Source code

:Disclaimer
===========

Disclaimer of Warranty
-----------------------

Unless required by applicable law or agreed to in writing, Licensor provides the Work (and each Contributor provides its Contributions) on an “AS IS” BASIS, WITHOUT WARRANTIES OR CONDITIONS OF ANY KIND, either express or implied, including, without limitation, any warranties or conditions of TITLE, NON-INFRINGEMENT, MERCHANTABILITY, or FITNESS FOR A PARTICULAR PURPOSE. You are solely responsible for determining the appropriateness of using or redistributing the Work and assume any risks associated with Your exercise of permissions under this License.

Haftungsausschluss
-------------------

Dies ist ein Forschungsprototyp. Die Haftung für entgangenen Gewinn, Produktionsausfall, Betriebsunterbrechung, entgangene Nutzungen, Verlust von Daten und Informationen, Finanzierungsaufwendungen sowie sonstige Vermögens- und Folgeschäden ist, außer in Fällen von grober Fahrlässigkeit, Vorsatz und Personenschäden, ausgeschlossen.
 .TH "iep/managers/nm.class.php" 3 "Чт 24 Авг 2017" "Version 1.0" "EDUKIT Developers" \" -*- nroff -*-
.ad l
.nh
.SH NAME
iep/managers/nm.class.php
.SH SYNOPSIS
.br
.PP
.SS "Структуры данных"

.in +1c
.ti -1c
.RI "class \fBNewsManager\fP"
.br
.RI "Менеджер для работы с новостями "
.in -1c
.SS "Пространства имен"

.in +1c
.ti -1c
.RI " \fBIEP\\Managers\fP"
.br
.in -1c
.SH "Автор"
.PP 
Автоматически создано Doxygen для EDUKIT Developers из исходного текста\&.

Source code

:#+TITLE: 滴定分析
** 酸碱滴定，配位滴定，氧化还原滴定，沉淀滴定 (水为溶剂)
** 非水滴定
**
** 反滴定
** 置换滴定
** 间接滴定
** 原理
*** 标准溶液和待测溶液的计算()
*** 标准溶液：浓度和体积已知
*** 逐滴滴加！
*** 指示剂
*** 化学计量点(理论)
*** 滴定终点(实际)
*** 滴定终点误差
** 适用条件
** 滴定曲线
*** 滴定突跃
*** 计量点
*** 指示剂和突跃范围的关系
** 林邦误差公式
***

—————

_Task goal:_ Once more, write down the full material exactly as it appears.

_Result for this exercise:_
Source code

:Disclaimer
===========

Disclaimer of Warranty
-----------------------

Unless required by applicable law or agreed to in writing, Licensor provides the Work (and each Contributor provides its Contributions) on an “AS IS” BASIS, WITHOUT WARRANTIES OR CONDITIONS OF ANY KIND, either express or implied, including, without limitation, any warranties or conditions of TITLE, NON-INFRINGEMENT, MERCHANTABILITY, or FITNESS FOR A PARTICULAR PURPOSE. You are solely responsible for determining the appropriateness of using or redistributing the Work and assume any risks associated with Your exercise of permissions under this License.

Haftungsausschluss
-------------------

Dies ist ein Forschungsprototyp. Die Haftung für entgangenen Gewinn, Produktionsausfall, Betriebsunterbrechung, entgangene Nutzungen, Verlust von Daten und Informationen, Finanzierungsaufwendungen sowie sonstige Vermögens- und Folgeschäden ist, außer in Fällen von grober Fahrlässigkeit, Vorsatz und Personenschäden, ausgeschlossen.
 .TH "iep/managers/nm.class.php" 3 "Чт 24 Авг 2017" "Version 1.0" "EDUKIT Developers" \" -*- nroff -*-
.ad l
.nh
.SH NAME
iep/managers/nm.class.php
.SH SYNOPSIS
.br
.PP
.SS "Структуры данных"

.in +1c
.ti -1c
.RI "class \fBNewsManager\fP"
.br
.RI "Менеджер для работы с новостями "
.in -1c
.SS "Пространства имен"

.in +1c
.ti -1c
.RI " \fBIEP\\Managers\fP"
.br
.in -1c
.SH "Автор"
.PP 
Автоматически создано Doxygen для EDUKIT Developers из исходного текста\&.

Source code

:#+TITLE: 滴定分析
** 酸碱滴定，配位滴定，氧化还原滴定，沉淀滴定 (水为溶剂)
** 非水滴定
**
** 反滴定
** 置换滴定
** 间接滴定
** 原理
*** 标准溶液和待测溶液的计算()
*** 标准溶液：浓度和体积已知
*** 逐滴滴加！
*** 指示剂
*** 化学计量点(理论)
*** 滴定终点(实际)
*** 滴定终点误差
** 适用条件
** 滴定曲线
*** 滴定突跃
*** 计量点
*** 指示剂和突跃范围的关系
** 林邦误差公式
***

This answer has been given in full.